CCSS is supposed to be aligned with the whole “college and career ready” idea, but I have yet to see anyone actually define that. Besides, I think the college-ready and the career-ready paths are very different, and nobody seems to acknowledge that.
No, there’s no plans for kids who don’t pass CCSS standardized tests. But there’s also no plans now for kids who drop out. Some states already have (or have had for years) high-stakes exit exams to graduate, and have missing kids.
Ravitch should be more vocal about testing in general, rather than railing about CCSS. I actually don’t have much of a problems with having CCSS (or NGSS), but do have a problem with testing, especially on nebulous standards. It’s okay to have a nebulous standard (maybe something like, Students will read 4 American novels and write essays contrasting them with each other and their historical significance), but then the state test shouldn’t be about particular novels: it’s so limiting when the standard was so loose.
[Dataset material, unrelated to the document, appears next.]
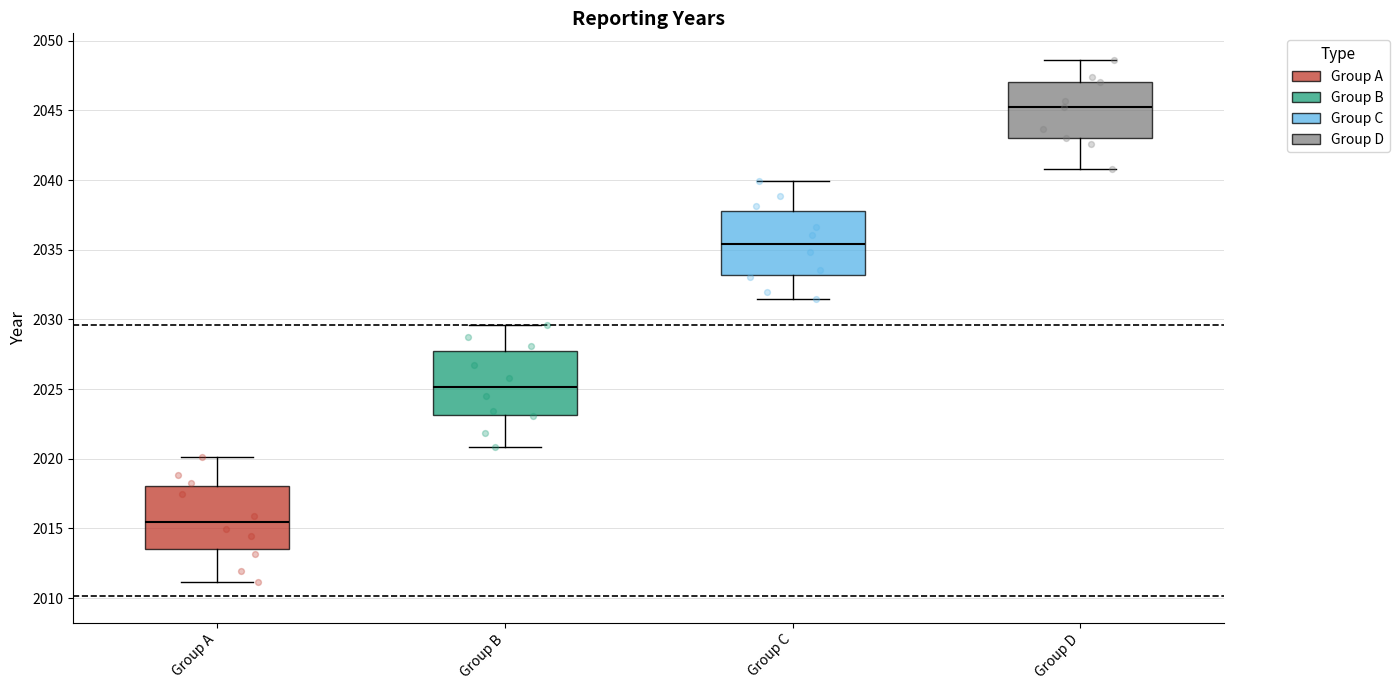

Which box has the highest median line?

Group D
And that type of standard I made up is about understanding the material and discussion with others and ideas, and a standardized test (especially a multiple-choice and/or computer-graded one) is about particulars within a book. It’s so limiting to be told what to teach and how, particularly when the standards are billed as flexible.
Besides, screaming about Common Core (or NCLB or RTTT) isn’t going to change the fact that it’s the new thing for most of the states. CCSS is coming (and/or is here), and it’s not going to be the problem: it’s what we as educators choose to do about it that could make or break our kids. We need to prove to politicians (that’s really who’s controlling the types of standards we have) that testing doesn’t increase what our kids learn, and that instead, teachers need to be trusted as the trained professionals we are.
Edit, Jan. 21, 2014: I was pointed to this article on aligning CCSS with “college and career ready” in Oregon, by EPIC.